Kralick me dirigió una tensa sonrisa y me dijo que me calmase. Pero yo era incapaz de hacerlo. Esa noche Vornan permitió de nuevo que le entrevistaran, y lo que dijo entraba descaradamente en lo utópico. El mundo necesitaba desesperadamente una reforma; demasiado poder se había concentrado en un número excesivamente reducido de manos; era inminente una era de riqueza universal, pero sería precisa la cooperación de las masas ilustradas para que llegara.

—Hemos nacido de la basura —dijo—, pero tenemos la capacidad de convertirnos en dioses.

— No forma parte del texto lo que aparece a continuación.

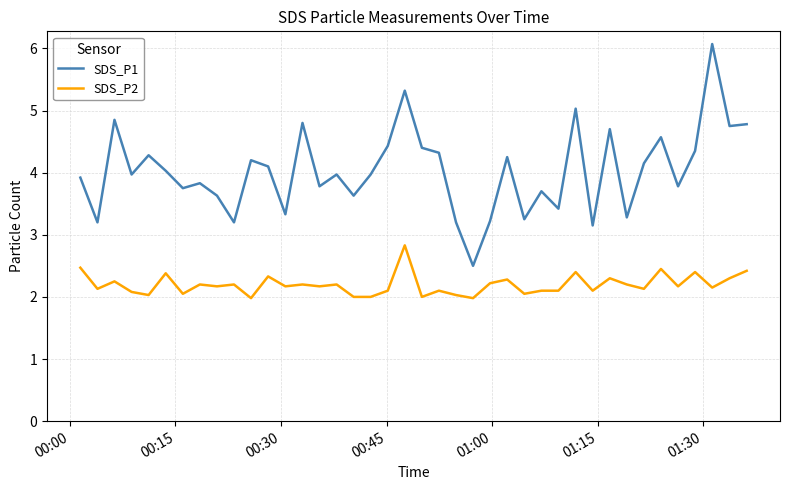

Rank the series by their maximum value, from lowest to highest.

SDS_P2, SDS_P1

Sé que puede hacerse. En mi tiempo no existe la enfermedad, no hay pobreza ni sufrimiento. La misma muerte ha sido abolida. Pero, ¿debe esperar la humanidad mil años para gozar de estos beneficios? Debéis actuar ahora. Ahora.

Parecía una llamada a la revolución.

De momento, Vornan no había expuesto ningún programa preciso. Lo único que hacía era lanzar llamamientos muy generales, pidiendo una transformación de nuestra sociedad. Pero incluso aquello se encontraba mucho más allá de las observaciones sarcásticas, oblicuas y burlonas que había acostumbrado hacer en los primeros meses de su estancia. Era como si su capacidad para causar problemas se hubiera visto muy ampliada; ahora se daba cuenta de que podía cometer diabluras infinitamente mayores hablando con las turbas en la calle y no divirtiéndose con individuos aislados. Kralick parecía ser tan consciente de eso como él; yo no comprendía la razón de que permitiese seguir con la gira y el porqué se ocupaba de que Vornan tuviera acceso a los canales de comunicación. Parecía incapaz de parar el curso de los acontecimientos, incapaz de interrumpir la revolución que él mismo había ayudado a fabricar.